Through to the final line, write out the records below exactly, omitting any images they contain.

(Stored data entries)
━━━━━━

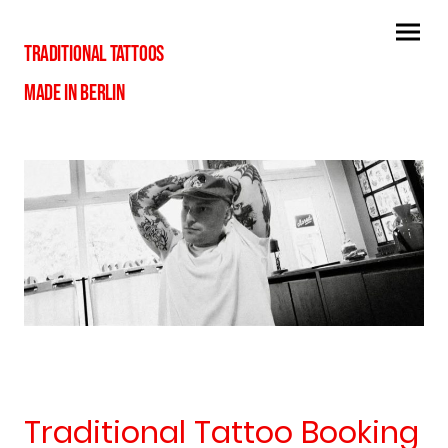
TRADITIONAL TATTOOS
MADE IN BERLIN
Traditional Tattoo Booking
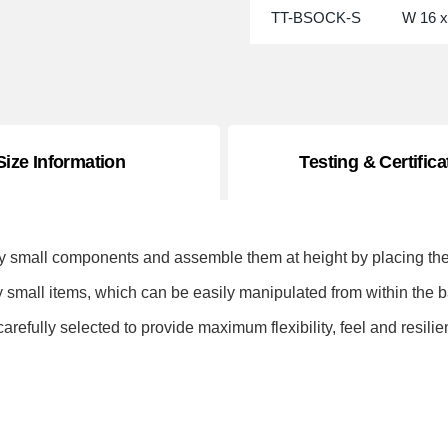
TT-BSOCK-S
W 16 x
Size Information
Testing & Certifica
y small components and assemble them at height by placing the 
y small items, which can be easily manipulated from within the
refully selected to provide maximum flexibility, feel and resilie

━━━━━━

▸ **OUTPUT OF THE EXERCISE**:
TRADITIONAL TATTOOS
MADE IN BERLIN
Traditional Tattoo Booking
TT-BSOCK-S
W 16 x
Size Information
Testing & Certifica
y small components and assemble them at height by placing the 
y small items, which can be easily manipulated from within the
refully selected to provide maximum flexibility, feel and resilie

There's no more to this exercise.